*** Opening of MATERIAL FOR THIS EXERCISE ***

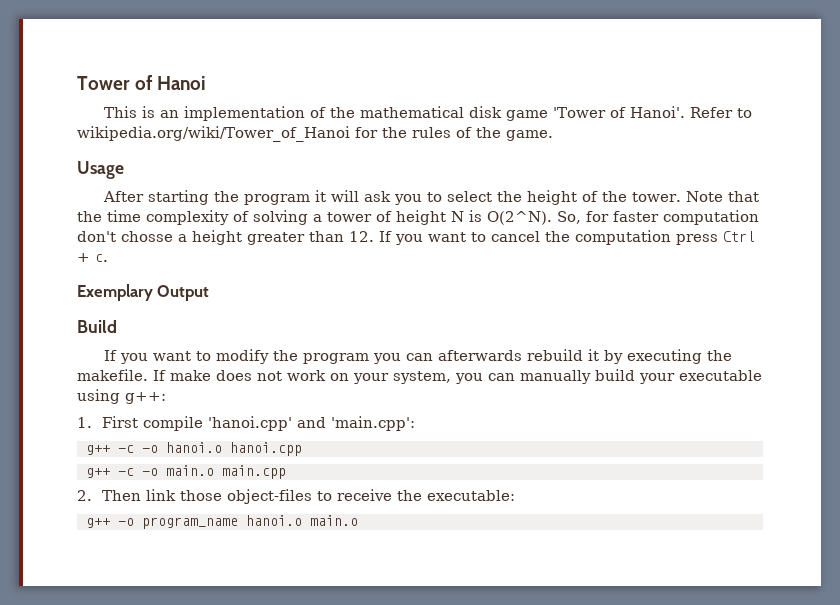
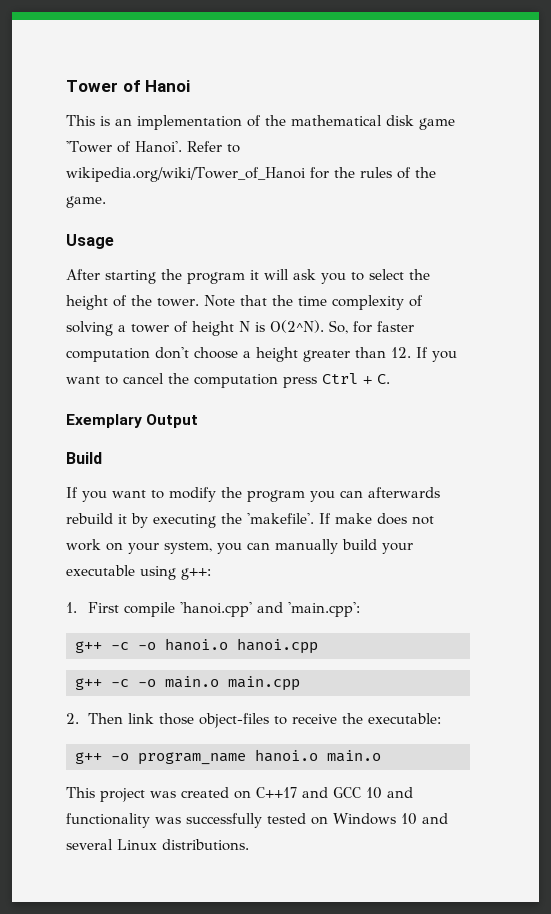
[121,231,173,242] chosse -> [194,347,238,359] choose
[95,254,108,262] c. -> [377,374,390,384] C.
[77,369,148,381] makefile. -> [247,513,314,524] 'makefile'.
(358, 520) none -> [66,787,413,802] [66,813,448,828] [66,839,249,851] // This project was created on C++17 and GCC 10 and functionality was successfully tested on Windows 10 and several Linux distributions.

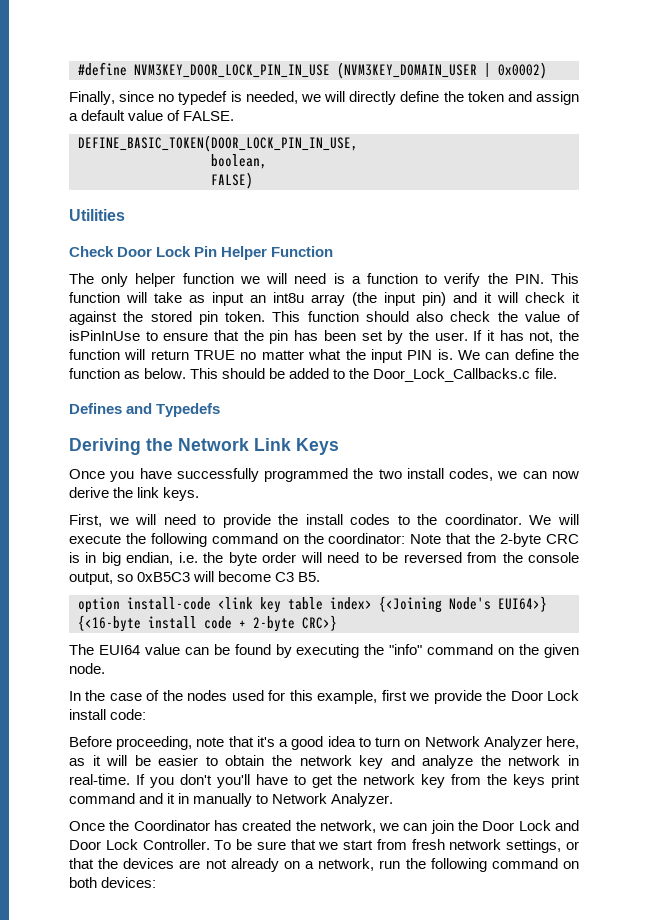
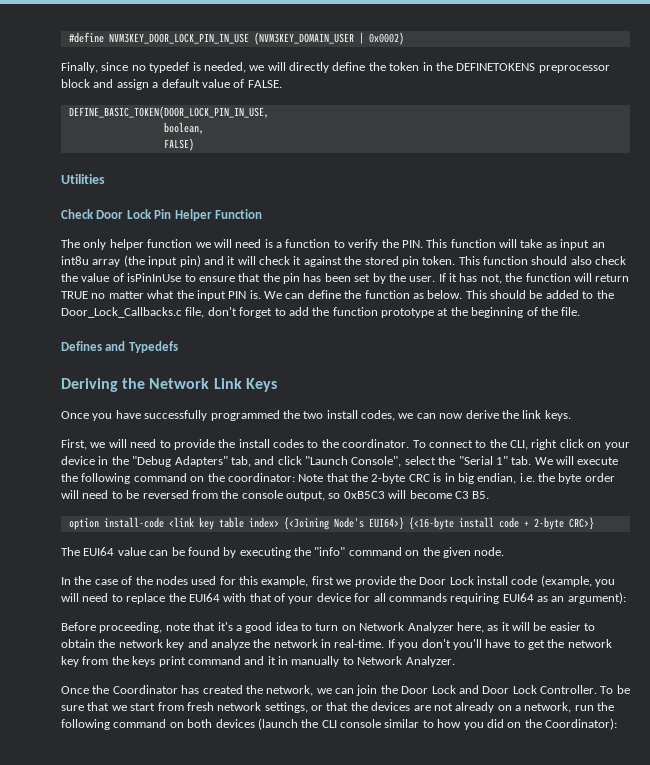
(504, 96) none -> [422,62,610,73] [61,79,90,88] in the DEFINETOKENS preprocessor block
(531, 375) none -> [185,307,558,318] file, don't forget to add the function prototype at the beginning of the
(522, 519) none -> [412,439,630,450] [61,456,532,467] To connect to the CLI, right click on your device in the "Debug Adapters" tab, and click "Launch Console", select the "Serial 1" tab.
[110,709,147,720] code: -> [511,575,616,587] [61,592,626,604] code (example, you will need to replace the EUI64 with that of your device for all commands requiring EUI64 as an argument):
[101,877,157,888] devices: -> [215,718,617,730] devices (launch the CLI console similar to how you did on the Coordinator):

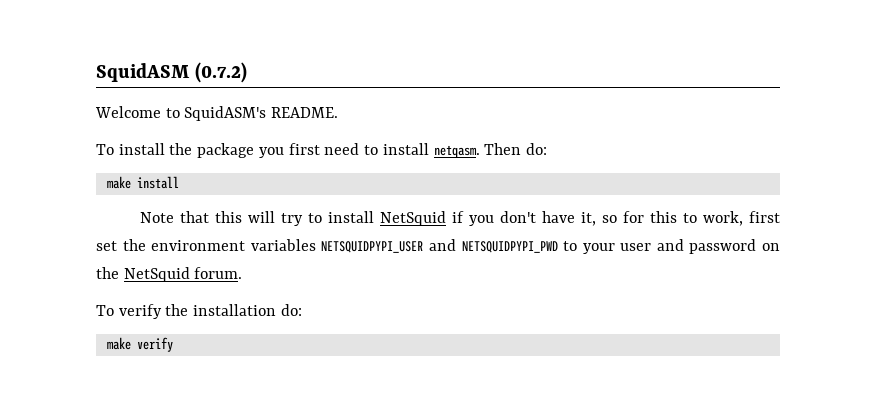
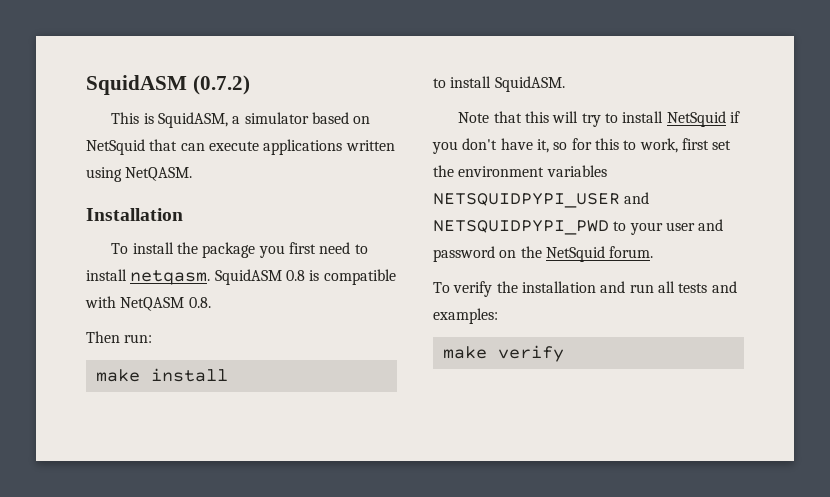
[95,106,339,121] Welcome to SquidASM's README. -> [111,112,371,128] [86,139,395,155] [86,167,193,182] [86,208,183,221] This is SquidASM, a simulator based on NetSquid that can execute applications written using NetQASM. // Installation
[484,143,547,155] Then do: -> [214,269,396,285] [85,296,211,311] [86,331,153,343] SquidASM 0.8 is compatible with NetQASM 0.8. // Then run:
(179, 182) none -> [433,76,565,92] // to install SquidASM.
[280,304,302,316] do: -> [600,281,737,293] [433,308,498,324] and run all tests and examples:

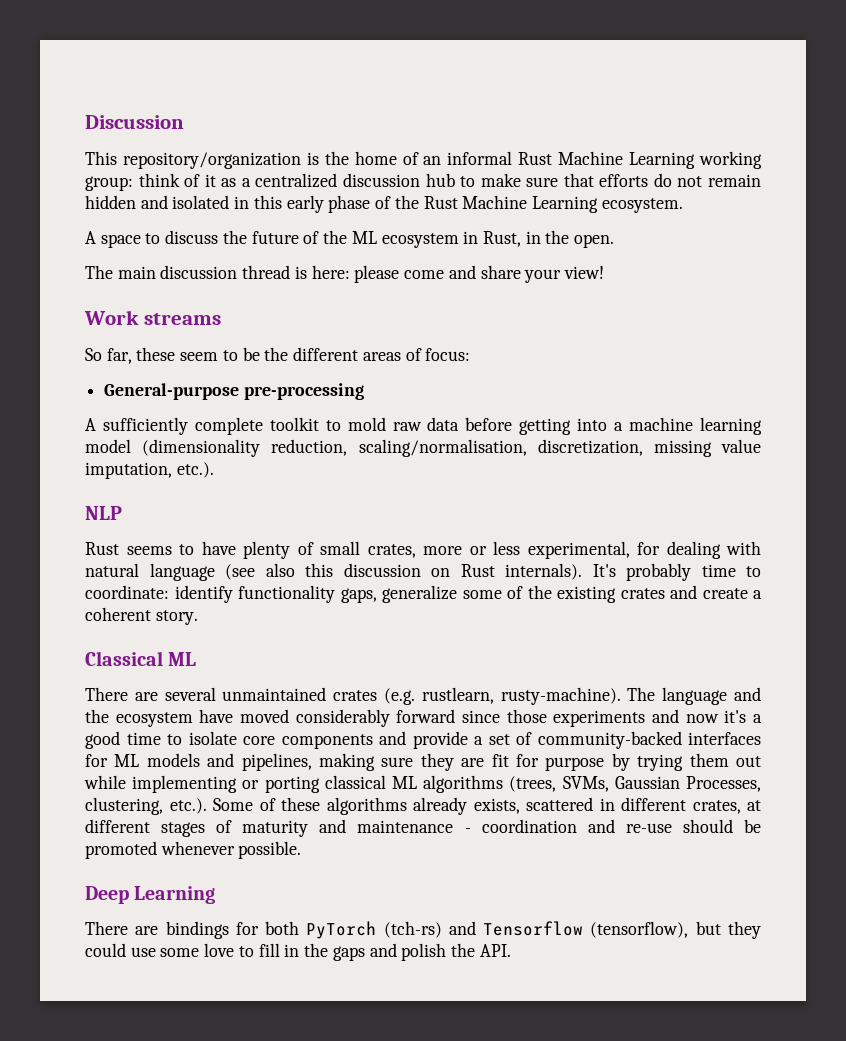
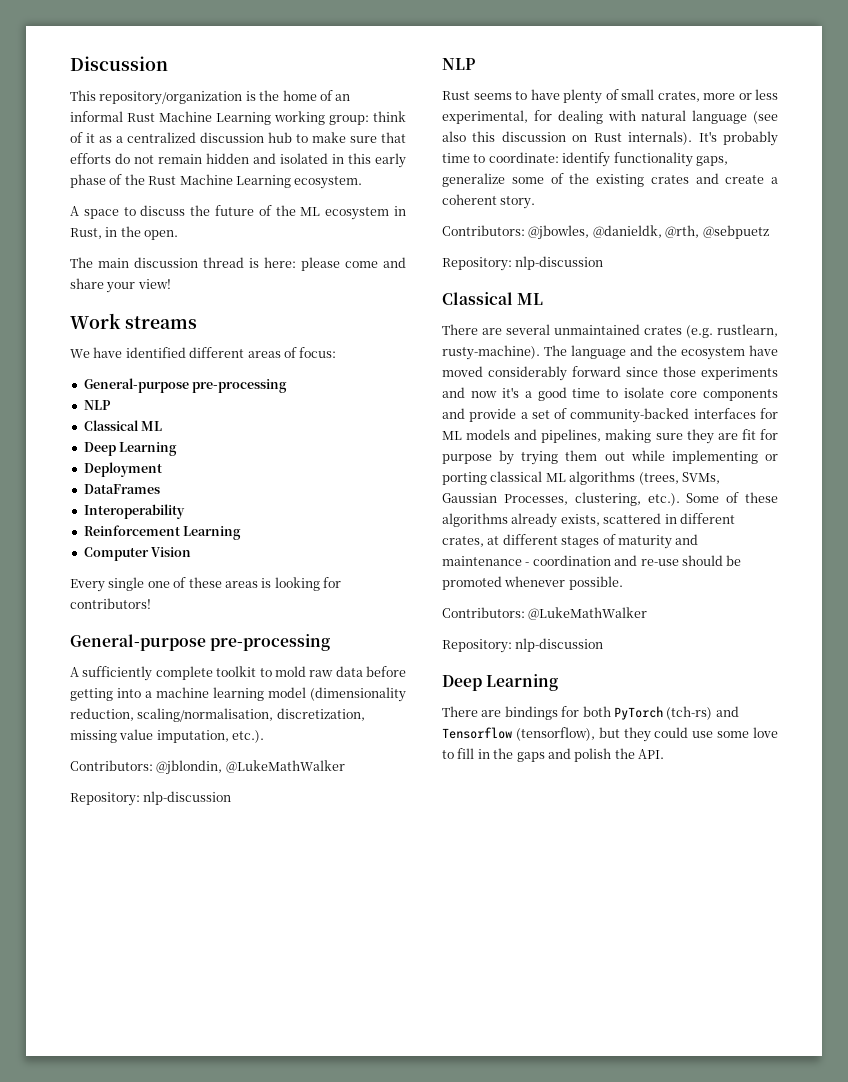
[85,347,289,364] So far, these seem to be the -> [70,347,186,358] We have identified
(364, 391) none -> [83,400,111,410] [83,420,163,431] [83,442,178,456] [83,462,162,477] [83,484,160,494] [83,504,185,519] [83,525,242,540] [83,547,192,561] [70,577,341,592] [70,598,151,609] [70,634,331,651] // NLP // Classical ML // Deep Learning // Deployment // DataFrames // Interoperability // Reinforcement Learning // Computer Vision // Every single one of these areas is looking for contributors! // General-purpose pre-processing
(214, 470) none -> [70,760,345,775] [70,791,232,806] // Contributors: @jblondin, @LukeMathWalker // Repository: nlp-discussion
(198, 617) none -> [442,225,769,240] [442,256,604,271] // Contributors: @jbowles, @danieldk, @rth, @sebpuetz // Repository: nlp-discussion
(302, 850) none -> [442,607,648,620] [442,638,604,653] // Contributors: @LukeMathWalker // Repository: nlp-discussion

*** Close of MATERIAL FOR THIS EXERCISE ***

Every line between the one that contains "(214, 470) none" and the last line of the listing, both included, should be retyped exactly, with nothing else added.

(214, 470) none -> [70,760,345,775] [70,791,232,806] // Contributors: @jblondin, @LukeMathWalker // Repository: nlp-discussion
(198, 617) none -> [442,225,769,240] [442,256,604,271] // Contributors: @jbowles, @danieldk, @rth, @sebpuetz // Repository: nlp-discussion
(302, 850) none -> [442,607,648,620] [442,638,604,653] // Contributors: @LukeMathWalker // Repository: nlp-discussion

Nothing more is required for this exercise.